Are limited-service hotels offering too much for too little?

With complimentary breakfasts, free Wi-Fi and spacious gyms, limited-service hotels aren't limited at all. But as savvy travelers seek out best prices and value, the question arises: Are limited-service hotels offering too much at too low rates?

Turning a profit at a midscale ADR, not to mention at the economy level, is challenging, especially with midscale brands like Hilton’s Tru and Marriott’s Moxy offering perks in order to stand out from one another. And while the brands may aim for midscale prices, a hotel’s ADR can likely creep up to cover the amenities.

Brands in the midscale segment expect to have an ADR in the $120 range, Andrew Alexander, president of Red Roof Inn, said, a dollar amount he feels is high for midscale. Red Roof and Red Roof Plus fall in the economy segment, "but when they aggregate, our ADR is right on the border. But Red Roof Plus hotels are already playing in the midscale environment, with an ADR of around $78," Alexander said.

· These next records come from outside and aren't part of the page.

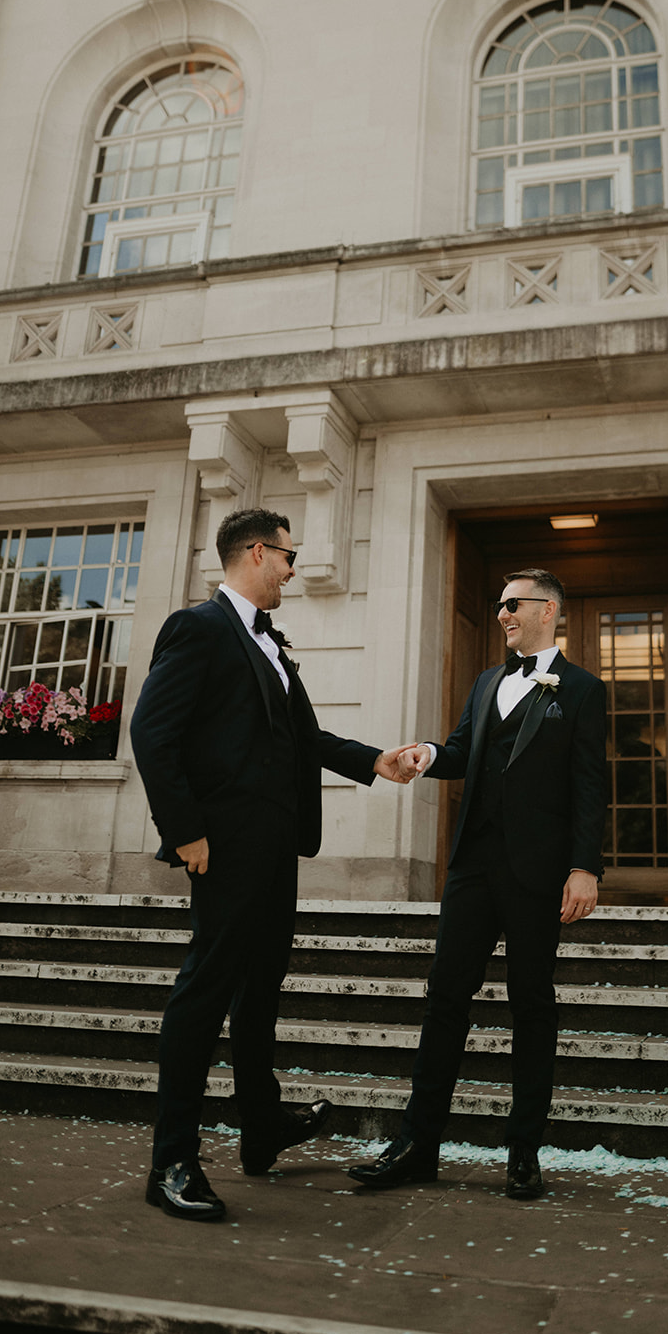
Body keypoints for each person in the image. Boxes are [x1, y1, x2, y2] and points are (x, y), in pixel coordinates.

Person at [131, 507, 418, 1222]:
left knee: (259, 992)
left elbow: (300, 736)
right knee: (203, 994)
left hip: (272, 850)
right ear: (257, 552)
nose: (294, 567)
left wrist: (373, 761)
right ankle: (171, 1160)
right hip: (222, 848)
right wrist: (186, 832)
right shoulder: (197, 627)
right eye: (288, 556)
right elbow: (151, 733)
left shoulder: (271, 644)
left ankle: (260, 1126)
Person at [348, 568, 607, 1201]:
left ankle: (524, 1153)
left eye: (512, 604)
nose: (500, 614)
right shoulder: (489, 680)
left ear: (548, 610)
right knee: (444, 1002)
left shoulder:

“I’m not even sure the major brands understand what the midscale segment is,” he continued. “When Moxy was first created, when Marriott first marketed it, they said it would be in economy, and we looked at it funny.” Moxy hotels are not charging less than $60 per night, he said, but approximately $100. “Understanding what economy is is relative outside of industry experts. People understand within the industry, but from a consumer standpoint, it’s a completely different world.” 

Limited F&B

Lightstone is behind four of New York City’s Moxy hotels, including the recently opened Times Square flagship property. “What you see is the industry responding to what we perceive are the desires of today's traveler,” Mitchell Hochberg, president of Lightstone, said. “There are a few things that a lot of brands are looking at adding to further the [guest] experience, but still doesn't make it a full-service property, particularly with regard to food and beverage.” Incorporating limited F&B into a limited-service hotel does not have to be expensive or difficult, he said. “Most travelers today, while they don't need a full-service restaurant in a hotel, would like to be able to quickly come down and grab a hot breakfast, and that's something that's fairly easy to incorporate into a select-service model, because it's a single meal, and it's something that's within a limited period of time. It doesn't require a full cook and full kitchen, yet it makes it a much more seamless experience for the guests.”

Similarly, limited bar options—some wine and beer available only during happy hour with a single bartender—can contribute to the guest experience, he said.  

“The goal, obviously, is to make money in everything that you do,” Hochberg said. “If you can break even on limited food and beverage—the breakfast and the bar—then you're providing an enhanced experience to your guests and you can still afford to charge the same rate.” 

Most Red Roof Inns do not offer breakfasts, Alexander said, citing a 2009 survey that asked travelers to rank economy brands. Red Roof was ranked second, which Alexander credits to not serving a bad breakfast that let guests drive away with a literal bad taste in their mouths at the end of a stay. “The customer was saying to hotels, ‘serve it if you can serve a good one,’ but I’m not sure anyone in economy or midscale is serving a good breakfast,” Alexander said. 

In fact, for the past two years, Marina MacDonald, CMO of Red Roof Inn, said guests have requested free Wi-Fi more than a free breakfast. “They want more money in their pocket,” she said. “About 150 of our hotels have breakfast, but Wi-Fi is more important.

Front-End Savings

Hilton’s new Tru brand, which launched last year, is midscale, Alexander contested, and while the rooms are small and functional, the brand’s amenities are still relatively heavy. “Their F&B and extensively decorated lobbies will lead to necessary ADR creep,” he predicted. 

But investors still see value in the brand, which, as of January, has more than 470 hotels in various stages of development, and are finding ways to prevent ADR creep. Raj Patel, chief development officer at Iowa-based Hawkeye Hotels, which is building a Tru in Minneapolis, said that the brand could keep its rates low by saving money on the front end.

While a new-build 100-room Super 8 or Holiday Inn Express need two acres to meet brand standards, Patel estimated that a Tru can fit on 1.5 acres, "so you have your land savings," he said. "And on the construction side of it, the overall envelope for a 100-room Tru hotel is going to be 10,000 to 15,000 square feet less than a comparable hotel.”

By reducing the cost of both land and construction, Patel said, the overall price per key—“and thus your debt service at the end of the day”—is lower. “And therefore you can still keep your rate affordable.” 

Hochberg had a similar experience with Moxy, keeping the guestrooms to under 200 square feet and incorporating more rooms on each floor. “As a result of more density, we can charge less,” he said. “We felt that our guests would sacrifice room size to have the services and keep the rate down.” 

“As a hotel developer, when you're going to develop in a market and you're looking at the brands that you want to put there, you are looking at the brands that are going to give you the highest occupancy and ADR,” Patel said. “That all relates directly to customer satisfaction, because when customers are satisfied, they'll continue traveling with that brand.”